J Neurol Surg B Skull Base 2018; 79(S 01): S1-S188
DOI: 10.1055/s-0038-1633568
Oral Presentations
Georg Thieme Verlag KG Stuttgart · New York

Using Machine Learning to Predict Total Charges and Drivers of Cost following Transsphenoidal Surgery for Pituitary Tumor

Whitney E. Muhlestein
1   Vanderbilt University School of Medicine, Nashville, Tennessee, United states
,
Lola B. Chambless
1   Vanderbilt University School of Medicine, Nashville, Tennessee, United states
› Author Affiliations
Further Information

Publication History

Publication Date:
02 February 2018 (online)

 

Background Despite an increasing focus on decreasing costs in health care, total charges for transsphenoidal pituitary surgery are steadily rising. There currently exist no models that directly predict total charges after pituitary surgery, and drivers of high cost in this patient population are poorly understood. Here, we use machine learning (ML) techniques and a large, national database to build ensemble models that predict total charges following transsphenoidal pituitary surgery. We then interrogate the ensembles to identify variables that best predict total charges.

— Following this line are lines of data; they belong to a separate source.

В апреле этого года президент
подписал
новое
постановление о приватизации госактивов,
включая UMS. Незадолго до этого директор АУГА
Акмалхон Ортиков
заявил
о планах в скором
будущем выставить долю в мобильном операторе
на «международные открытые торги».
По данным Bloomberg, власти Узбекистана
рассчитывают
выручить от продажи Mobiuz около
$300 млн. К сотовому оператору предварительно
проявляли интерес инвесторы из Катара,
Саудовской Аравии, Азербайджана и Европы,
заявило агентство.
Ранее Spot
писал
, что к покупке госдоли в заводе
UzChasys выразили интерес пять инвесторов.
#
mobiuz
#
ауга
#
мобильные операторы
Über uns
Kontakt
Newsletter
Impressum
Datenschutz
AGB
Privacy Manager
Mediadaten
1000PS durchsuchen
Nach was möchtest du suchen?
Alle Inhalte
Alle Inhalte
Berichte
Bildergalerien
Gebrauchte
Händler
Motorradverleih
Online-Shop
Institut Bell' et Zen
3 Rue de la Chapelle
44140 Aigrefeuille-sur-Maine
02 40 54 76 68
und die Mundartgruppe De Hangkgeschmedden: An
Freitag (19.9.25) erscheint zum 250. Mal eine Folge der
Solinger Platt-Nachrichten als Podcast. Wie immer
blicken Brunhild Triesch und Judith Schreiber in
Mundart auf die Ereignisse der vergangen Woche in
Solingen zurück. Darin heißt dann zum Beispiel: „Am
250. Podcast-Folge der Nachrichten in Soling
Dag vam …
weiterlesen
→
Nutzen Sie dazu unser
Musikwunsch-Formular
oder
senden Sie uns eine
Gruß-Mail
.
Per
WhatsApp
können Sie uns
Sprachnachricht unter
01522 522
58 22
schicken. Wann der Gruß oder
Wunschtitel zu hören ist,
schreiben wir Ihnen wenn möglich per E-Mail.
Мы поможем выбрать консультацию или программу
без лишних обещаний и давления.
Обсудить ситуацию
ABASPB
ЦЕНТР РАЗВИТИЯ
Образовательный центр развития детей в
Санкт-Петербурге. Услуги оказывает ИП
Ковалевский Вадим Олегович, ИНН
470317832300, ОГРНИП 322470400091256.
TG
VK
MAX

Methods Using the National Inpatient Sample (NIS), a multi-institution registry of hospitalizations in the United States, we created a training dataset of 15,487 patients who underwent transsphenoidal pituitary surgery between 2002 and 2011. Fifty-four variables, including patient demographics, resection type, tumor histology, preoperative comorbidities, postoperative complications, length of hospitalization (LOH), and hospital characteristics were collected for each hospitalization. Thirty-one ML algorithms were trained to predict total charges and optimized to minimize gamma deviance. The most predictive algorithms were combined to form an ensemble model and the ensemble validated using data excluding from model training. To identify the strongest predictors of total charges, the relative importance (RI) of each variable to the ensemble predictions was calculated. Given the overwhelming influence of LOH on our first ensemble, a second ensemble excluding LOH as a predictor was built to identify drivers of cost whose impact may have been obscured.

Results Mean total charges per hospitalization for transsphenoidal pituitary surgery were $50,0027. An ensemble model comprising a RuleFit regressor and two Gradient Boosted Tree regressors best predicted total charges (gamma deviance = 0.2457). Increasing LOH was the strongest predictor of total charges (RI = 1.0), followed by nonelective admission (RI = 0.17), non-southern hospital region (RI = 0.17), minority race (RI = 0.10), and patient age (RI = 0.03). Each hospital day increased the total predicted charges by approximately $5,000.

A second ensemble excluding LOH as a variable predicted the outcome of interest, though with less fidelity than the initial ensemble (gamma deviance = 0.3176). The strongest predictors of total charges for the non-LOH ensemble were nonelective admission (RI = 1.0), non-southern hospital region (RI = 0.69), minority race (RI = 0.49), the presence of fluid or electrolyte abnormalities (RI = 0.37), and postoperative CSF leak (RI = 0.36).

Conclusion A machine learning ensemble directly predicts total charges for transsphenoidal pituitary surgery with good fidelity, and can be used to give physicians, insurers, and patients a better understanding of expected total charges following surgery.

LOH is the strongest predictor of total charges following transsphenoidal pituitary surgery. Hospital location, admission type, patient age and race, postoperative CSF leak, and fluid or electrolyte abnormalities also predict higher charges, potentially by influencing LOH. Interventions aimed at minimizing the effects of these variables may help decrease charges for this patient population.